The dull, karaoke-machine groove continues on "Elevate Your View," in which a guest rapper named Waynee Wayne joins "Brother West" in preaching reform to a gang-banger. Don't despair, counsels Brother West, stay on the "caravan of struggle," the "train of justice," the "ship of freedom." Carrying on aboard this rickshaw of malarkey, we roll "3Ms," a pro-forma tribute to Medgar Evers, Malcolm X, and Martin Luther King Jr., to whom he refers as a "grand titan of love, drum major for justice." Block those metaphors! Says West, to the three dead worthies: "They and us will never forget you." No, I'm sure us won't.
It's hard to find the bottom in this pit of pathos. It might be West's description of the 1970s as a decade of "deep sharing and caring and loving and hugging." Or you might say it's his final benediction to listeners, in which he exhorts them to carry on the grand march through history, and "Never let us forget Earth, Wind, and Fire encouraging us to keep our heads to the sky."
Though personally, I reached it in "N-Word," West's protest against blacks using the word "nigger." The song is presented as a radio call-in show, in which West telephones to show two previous callers the error of their ways. One of them, a sexy-voiced woman, phones to say, "I love the word 'nigger,' but I only use it in my lovemaking. When I call my man 'nigger,' he works hard."
It is to this cri de coeur that the Alphonse Fletcher, Jr., University Professor, Cornel West, hearkens his intellect. Harvard must be so proud.

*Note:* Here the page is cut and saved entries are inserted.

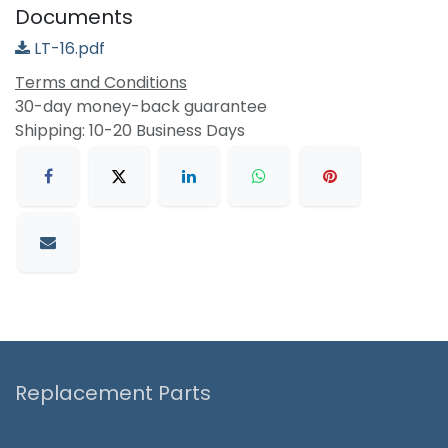
Documents
LT-16.pdf
Terms and Conditions
30-day money-back guarantee
Shipping: 10-20 Business Days
Replacement Parts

Officially, they have to be. Its president having caved, Harvard is stuck with this clownish minstrel and his whopping six-figure salary and now has to work harder to pretend that a department with such a buffoon as its star is something to be taken seriously. Now the Latino Studies Department, having seen Cornel West, Jesse Jackson, and their gang turn the famously ferocious Larry Summers into the Ivy League equivalent of a prison bride, has begun agitating for special treatment. The only discernible good news for people who despair over the trashing of academic standards in the face of minority mau-mauing is that Tom Wolfe, who is working on a novel about academia, suddenly has a wealth of fresh material.
Well, I'm off to sample some of Dr. West's tracks, mainly because music that, "soo-thez our bruises" sounds pretty cool.
Lost Backstreet Boy ??
That would have been okee-dokee. It sure gave me some laughs. The article sure pegs the good professor for the self-important buffoon that he is. They and us should never forget that. At least us won't, will us?

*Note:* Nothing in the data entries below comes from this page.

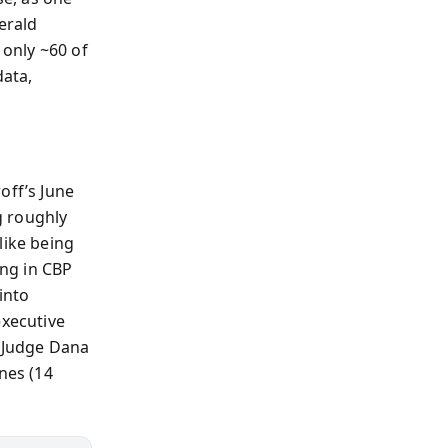
erald
only ~60 of
data,
off’s June
g roughly
like being
ing in CBP
into
executive
d Judge Dana
nes (14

Andrew Sullivan has the right take on Cornel West, calling him "pompous."
I don't think Harvard had a Latino Studies department when I was doing my doctoral studies there in the 1970's. I wonder why it would need it, since it has always taught Spanish and Portuguese language and literature in its Romance Languages Department.
That he would, "seek the empowerment of people from underneath", sorts well with the likes of associates such as Al Sharpton, whom he currently champions for President, and Antonio Villaraigsa, who can tie his loss in the recent LA mayoral race to having been up to his lying neck in Clinton's pardon of cocaine trafficker Carlos Vignalli.
I'll sympathize that he's currently struggling with the uncertainty of prostate cancer, and views with "great anxiety" his own mortality in as grand an intellectual fashion as anything in his life. But being one of those whom he so loosely labeled a "conservative", I'd then be seen by him, as he also described, as either seeing or not seeing? the difference between, "Black grief and Black grievances." In this he seemed, as in Shakespeare (whom he also quoted once or twice), "Too cunning to be understood."